Dr. von Gunten says that if you’re not sure whether a request is allowed “or if there’s no good reason why something shouldn’t be allowed, like seeing a cherished pet “you as a hospitalist should advocate on the patient’s behalf.

3. Undervaluing other hospital staff. While most hospitalists pride themselves on their ability to work closely with nurses and therapists, those traditional working relationships often need a tune-up to function in the palliative-care setting.

Besides talking to nurses “and actually listening to them about what they see,” Dr. von Gunten recommends that hospitalists enlist the help or input of dieticians and even the housekeeping staff. He says that housekeepers, for example, often have important insight into why a patient or family member is resisting a treatment recommendation such as withdrawing mechanical ventilation. “Patients and families often tell housekeepers things they don’t tell anyone else,” he explains.
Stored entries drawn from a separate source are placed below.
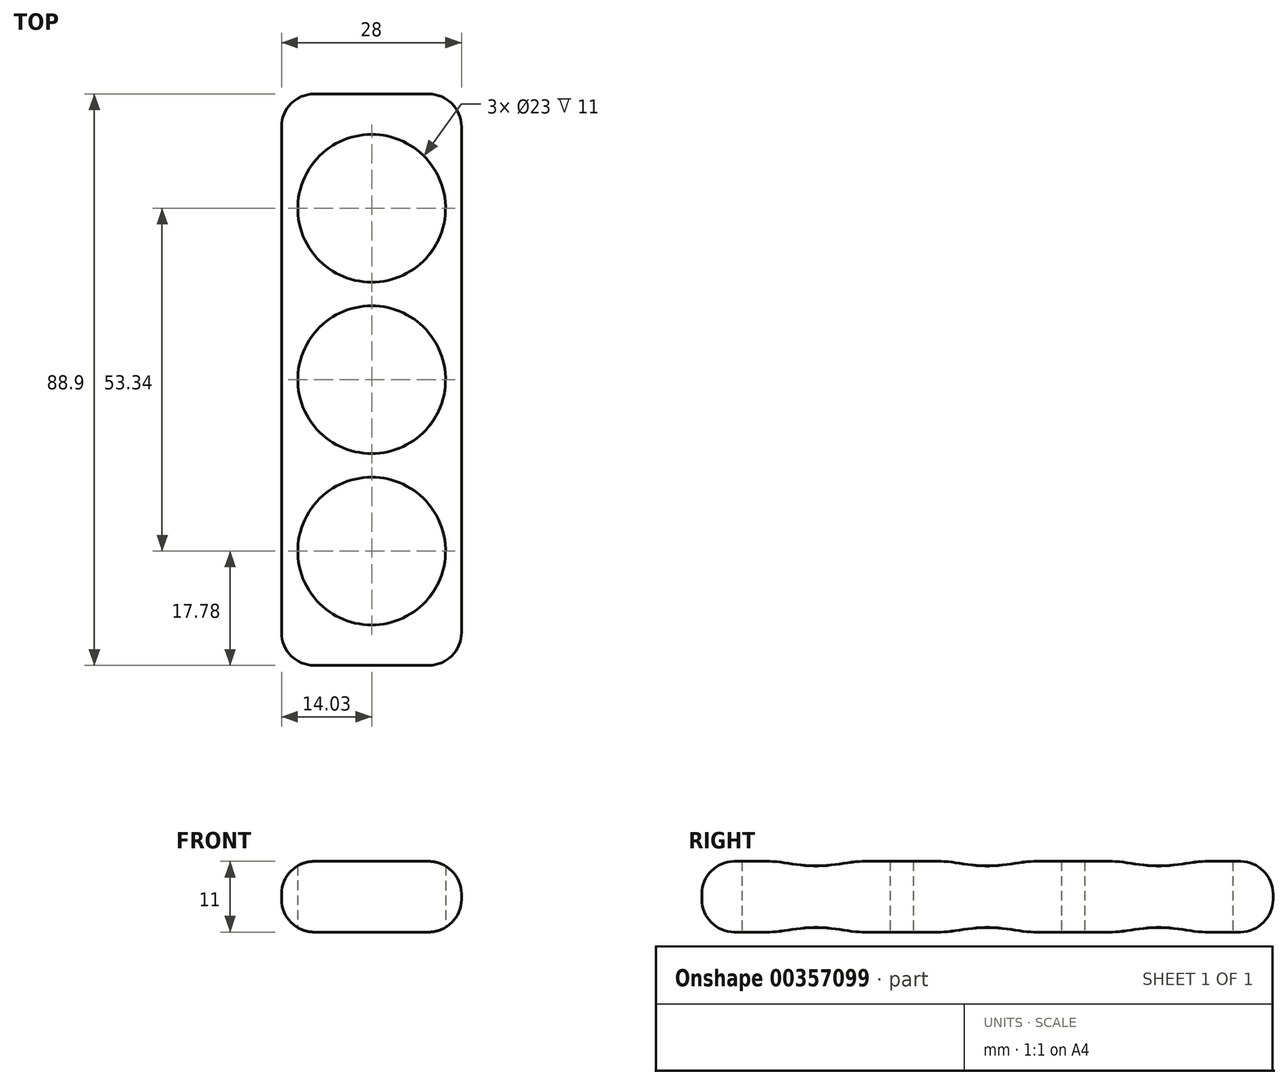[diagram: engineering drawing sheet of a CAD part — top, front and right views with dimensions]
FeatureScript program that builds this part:
annotation { "Feature Type Name" : "Feature", "Feature Type Description" : "" }
export const myFeature = defineFeature(function(context is Context, id is Id, definition is map)
    precondition{}
    {
        {
            var Q0;
            Q0=qCreatedBy(makeId("Top.planeOp"),FACE);
            var sketch = newSketch(context, id + "F0", { "sketchPlane" : qUnion([Q0])});
            skLineSegment(sketch, "E0.bottom", {"start": v(0, 44.45) * mm, "end": v(-28, 44.45) * mm});
            skLineSegment(sketch, "E0.top", {"start": v(0, -44.45) * mm, "end": v(-28, -44.45) * mm});
            skLineSegment(sketch, "E0.left", {"start": v(0, 44.45) * mm, "end": v(0, -44.45) * mm});
            skLineSegment(sketch, "E0.right", {"start": v(-28, 44.45) * mm, "end": v(-28, -44.45) * mm});
            skCircle(sketch, "E1", {"center": v(-13.97, 26.67) * mm, "radius": 11.5 * mm});
            skCircle(sketch, "E2", {"center": v(-13.97, 0) * mm, "radius": 11.5 * mm});
            skCircle(sketch, "E3", {"center": v(-13.97, -26.67) * mm, "radius": 11.5 * mm});
            skSolve(sketch);
        }
        {
            var Q0;
            Q0=makeQuery(id+"F0.imprint","IMPRINT",FACE,{"disambiguationData":[TD([[makeQuery(id+"F0.imprint","IMPRINT",EDGE,{"derivedFrom":sQuery(id+"F0.wireOp",EDGE,"E0.bottom")}),1.0]])]});
            extrude(context, id + "F1", {"entities" : qUnion([Q0]), "depth" : 11 * mm});
        }
        {
            var Q0;
            Q0=makeQuery(id+"F1.opExtrude","CAP_EDGE",EDGE,{"disambiguationData":[OSD([sQuery(id+"F0.wireOp",EDGE,"E0.left")])],"isStart":false});
            var Q1;
            Q1=makeQuery(id+"F1.opExtrude","CAP_EDGE",EDGE,{"disambiguationData":[OSD([sQuery(id+"F0.wireOp",EDGE,"E0.top")])],"isStart":false});
            var Q2;
            Q2=makeQuery(id+"F1.opExtrude","CAP_EDGE",EDGE,{"disambiguationData":[OSD([sQuery(id+"F0.wireOp",EDGE,"E0.top")])],"isStart":true});
            var Q3;
            Q3=makeQuery(id+"F1.opExtrude","SWEPT_EDGE",EDGE,{"disambiguationData":[OSD([sQuery(id+"F0.wireOp",EDGE,"E0.top"),sQuery(id+"F0.wireOp",EDGE,"E0.left")])]});
            var Q4;
            Q4=makeQuery(id+"F1.opExtrude","SWEPT_EDGE",EDGE,{"disambiguationData":[OSD([sQuery(id+"F0.wireOp",EDGE,"E0.top"),sQuery(id+"F0.wireOp",EDGE,"E0.right")])]});
            var Q5;
            Q5=makeQuery(id+"F1.opExtrude","CAP_EDGE",EDGE,{"disambiguationData":[OSD([sQuery(id+"F0.wireOp",EDGE,"E0.left")])],"isStart":true});
            var Q6;
            Q6=makeQuery(id+"F1.opExtrude","CAP_EDGE",EDGE,{"disambiguationData":[OSD([sQuery(id+"F0.wireOp",EDGE,"E0.right")])],"isStart":false});
            var Q7;
            Q7=makeQuery(id+"F1.opExtrude","CAP_EDGE",EDGE,{"disambiguationData":[OSD([sQuery(id+"F0.wireOp",EDGE,"E0.bottom")])],"isStart":false});
            var Q8;
            Q8=makeQuery(id+"F1.opExtrude","SWEPT_FACE",FACE,{"disambiguationData":[OSD([sQuery(id+"F0.wireOp",EDGE,"E0.right")])]});
            var Q9;
            Q9=makeQuery(id+"F1.opExtrude","CAP_EDGE",EDGE,{"disambiguationData":[OSD([sQuery(id+"F0.wireOp",EDGE,"E0.bottom")])],"isStart":true});
            var Q10;
            Q10=makeQuery(id+"F1.opExtrude","SWEPT_EDGE",EDGE,{"disambiguationData":[OSD([sQuery(id+"F0.wireOp",EDGE,"E0.bottom"),sQuery(id+"F0.wireOp",EDGE,"E0.right")])]});
            var Q11;
            Q11=makeQuery(id+"F1.opExtrude","SWEPT_EDGE",EDGE,{"disambiguationData":[OSD([sQuery(id+"F0.wireOp",EDGE,"E0.bottom"),sQuery(id+"F0.wireOp",EDGE,"E0.left")])]});
            fillet(context, id + "F2", {"entities" : qUnion([Q0, Q1, Q2, Q3, Q4, Q5, Q6, Q7, Q8, Q9, Q10, Q11]), "radius" : 5.08 * mm, "tangentPropagation" : true, "allowEdgeOverflow" : false});
        }
    });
4. Waiting to “call in the troops.” Too many physicians aren’t aware of resources like chaplains and social workers that can help address tough issues.

“And many physicians think that social workers are only about discharge planning “but that’s not true,” Dr. von Gunten says. “They’re very good in family systems assessments and interventions. So call on them and say, ‘I need help.’ ”

Bonnie Darves is a freelance writer specializing in health care. She is based in Lake Oswego, Ore.